Job
Once the line containing "От советского наследия" is found, copy it and each subsequent line exactly. Stop at the end of the records below.

Extracted information

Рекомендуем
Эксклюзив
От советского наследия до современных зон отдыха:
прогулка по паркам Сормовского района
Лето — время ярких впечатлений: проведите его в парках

Task output
От советского наследия до современных зон отдыха:
прогулка по паркам Сормовского района
Лето — время ярких впечатлений: проведите его в парках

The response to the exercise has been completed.